THE NOVICE BRIDE is solidly, even creatively written -- I especially liked that the author allowed the hero to be as doubtful, wary, and finally as emotionally involved with the heroine, as the heroine was with him, almost from their first meeting. I think on a whole, the author's research into the time period (Saxon England, post-Battle of Hastings) was right on target, which added to the story.
(Although I don't think people said to each other: "Get a grip" as the heroine says to a servant. Just a little historical accuracy quibble there!)
But the emotional tone of the story was excellent - the main characters were well written, and the story was blessedly free of a by-the-numbers, 'reluctant to wed heroine being overtaken and forced into marriage by an alpha-male hero', storyline.
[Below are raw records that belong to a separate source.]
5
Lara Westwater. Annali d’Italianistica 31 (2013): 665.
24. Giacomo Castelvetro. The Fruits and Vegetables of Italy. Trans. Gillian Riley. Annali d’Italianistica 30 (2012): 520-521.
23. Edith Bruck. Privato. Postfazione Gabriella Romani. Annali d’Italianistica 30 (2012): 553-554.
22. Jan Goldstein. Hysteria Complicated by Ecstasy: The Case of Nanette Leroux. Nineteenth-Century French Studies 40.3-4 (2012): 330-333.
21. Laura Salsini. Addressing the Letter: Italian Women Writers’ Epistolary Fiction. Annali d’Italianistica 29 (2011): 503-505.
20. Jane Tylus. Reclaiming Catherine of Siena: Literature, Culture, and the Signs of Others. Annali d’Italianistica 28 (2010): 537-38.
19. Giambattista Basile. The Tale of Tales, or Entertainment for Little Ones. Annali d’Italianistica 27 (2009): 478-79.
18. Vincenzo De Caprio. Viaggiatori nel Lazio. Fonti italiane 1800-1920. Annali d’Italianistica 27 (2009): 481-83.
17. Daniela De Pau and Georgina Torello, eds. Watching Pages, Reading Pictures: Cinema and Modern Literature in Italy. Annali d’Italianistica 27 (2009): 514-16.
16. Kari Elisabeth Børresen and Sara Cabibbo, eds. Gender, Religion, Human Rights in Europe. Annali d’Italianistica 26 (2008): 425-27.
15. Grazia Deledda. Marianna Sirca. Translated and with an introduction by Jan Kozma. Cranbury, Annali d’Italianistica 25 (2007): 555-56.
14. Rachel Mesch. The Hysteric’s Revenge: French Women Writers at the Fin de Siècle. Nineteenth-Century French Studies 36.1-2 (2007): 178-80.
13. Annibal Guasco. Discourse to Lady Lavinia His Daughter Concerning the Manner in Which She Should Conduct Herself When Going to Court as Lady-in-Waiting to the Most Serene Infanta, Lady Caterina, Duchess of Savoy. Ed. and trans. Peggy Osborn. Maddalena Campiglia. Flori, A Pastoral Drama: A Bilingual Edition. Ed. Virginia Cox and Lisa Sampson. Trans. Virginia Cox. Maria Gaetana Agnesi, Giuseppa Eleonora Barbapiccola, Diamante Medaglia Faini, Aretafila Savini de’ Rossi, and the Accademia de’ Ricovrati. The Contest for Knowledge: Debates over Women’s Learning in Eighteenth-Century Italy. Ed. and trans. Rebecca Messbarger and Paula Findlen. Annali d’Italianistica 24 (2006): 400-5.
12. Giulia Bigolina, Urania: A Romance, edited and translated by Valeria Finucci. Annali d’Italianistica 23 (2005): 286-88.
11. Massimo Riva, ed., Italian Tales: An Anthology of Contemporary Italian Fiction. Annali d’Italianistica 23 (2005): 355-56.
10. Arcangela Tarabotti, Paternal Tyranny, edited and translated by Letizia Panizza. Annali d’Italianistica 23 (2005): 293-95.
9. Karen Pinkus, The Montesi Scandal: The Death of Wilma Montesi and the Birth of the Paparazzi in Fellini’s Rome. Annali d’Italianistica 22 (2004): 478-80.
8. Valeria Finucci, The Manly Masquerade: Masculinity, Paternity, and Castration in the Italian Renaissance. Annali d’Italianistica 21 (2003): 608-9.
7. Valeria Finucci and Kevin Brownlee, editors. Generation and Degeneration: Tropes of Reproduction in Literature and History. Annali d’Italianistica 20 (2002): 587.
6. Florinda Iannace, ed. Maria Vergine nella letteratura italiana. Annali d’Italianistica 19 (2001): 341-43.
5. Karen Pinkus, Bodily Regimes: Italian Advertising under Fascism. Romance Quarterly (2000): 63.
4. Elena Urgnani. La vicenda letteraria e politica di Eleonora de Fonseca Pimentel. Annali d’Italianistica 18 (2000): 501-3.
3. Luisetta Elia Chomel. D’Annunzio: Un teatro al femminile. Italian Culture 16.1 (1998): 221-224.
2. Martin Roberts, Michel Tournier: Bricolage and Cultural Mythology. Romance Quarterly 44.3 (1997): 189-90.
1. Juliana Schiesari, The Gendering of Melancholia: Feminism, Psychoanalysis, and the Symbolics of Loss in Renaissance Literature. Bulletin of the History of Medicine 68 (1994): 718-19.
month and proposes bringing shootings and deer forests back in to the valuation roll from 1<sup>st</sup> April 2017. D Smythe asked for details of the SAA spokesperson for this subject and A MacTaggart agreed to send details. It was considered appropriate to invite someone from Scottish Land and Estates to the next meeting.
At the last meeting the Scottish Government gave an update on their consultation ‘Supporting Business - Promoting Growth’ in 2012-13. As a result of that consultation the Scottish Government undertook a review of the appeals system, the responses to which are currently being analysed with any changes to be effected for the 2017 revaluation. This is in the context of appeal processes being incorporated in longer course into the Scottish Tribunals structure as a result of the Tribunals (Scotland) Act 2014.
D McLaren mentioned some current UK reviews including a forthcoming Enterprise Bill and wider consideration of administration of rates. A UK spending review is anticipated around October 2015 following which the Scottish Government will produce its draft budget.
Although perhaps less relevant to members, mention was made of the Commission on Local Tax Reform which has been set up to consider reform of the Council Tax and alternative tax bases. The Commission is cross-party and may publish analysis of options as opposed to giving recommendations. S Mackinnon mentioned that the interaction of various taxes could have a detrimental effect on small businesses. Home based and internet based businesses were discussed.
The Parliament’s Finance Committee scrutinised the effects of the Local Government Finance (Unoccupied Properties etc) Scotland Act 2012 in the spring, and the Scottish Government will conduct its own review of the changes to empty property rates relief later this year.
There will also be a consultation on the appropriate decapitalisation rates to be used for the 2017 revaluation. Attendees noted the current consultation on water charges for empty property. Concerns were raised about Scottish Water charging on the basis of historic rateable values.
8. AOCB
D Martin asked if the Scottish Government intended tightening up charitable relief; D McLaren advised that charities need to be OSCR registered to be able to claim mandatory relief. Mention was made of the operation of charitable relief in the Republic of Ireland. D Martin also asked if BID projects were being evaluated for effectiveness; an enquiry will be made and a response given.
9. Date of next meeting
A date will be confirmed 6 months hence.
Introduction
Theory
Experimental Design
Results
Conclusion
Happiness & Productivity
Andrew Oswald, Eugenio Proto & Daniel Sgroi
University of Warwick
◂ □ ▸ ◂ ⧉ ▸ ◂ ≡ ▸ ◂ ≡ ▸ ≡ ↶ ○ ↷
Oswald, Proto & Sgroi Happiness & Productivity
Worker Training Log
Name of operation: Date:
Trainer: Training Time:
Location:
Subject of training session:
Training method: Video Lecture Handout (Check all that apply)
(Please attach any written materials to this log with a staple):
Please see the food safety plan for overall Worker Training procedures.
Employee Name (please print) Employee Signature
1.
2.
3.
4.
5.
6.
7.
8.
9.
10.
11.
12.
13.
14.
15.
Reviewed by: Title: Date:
Adam, the hero, is genuinely a nice person, a gentleman, but no pushover; he is just very good to Cecily when all is said and done. The heroine, Cecily, just wants to be married and get out of the convent her father stuck her in -- good for her! The nicest thing is, although they both have doubts about each other inwardly, they never deny to themselves their attraction to each other. They act on it, and the author ties in the physical relationship with the growth of their emotional one. And it's Adam, the hero, who takes the final leap of faith to prove his feelings to Cecily, without knowing if she'll respond the way he hopes she will.
Nice touches like that which are outside the romance novel "box" make this historical romance a pleasure to read. The drawbacks are that THE NOVICE BRIDE is a little too slow moving, although it gains speed by the end (and it ends beautifully). Also, the heroine does make a TSTL (too stupid to live) gesture toward the end, but, the author does make it work, and it does resolve the story. Despite the rough patches, I would probably read another romance by this author since the majority of the plot and character development are much better than average.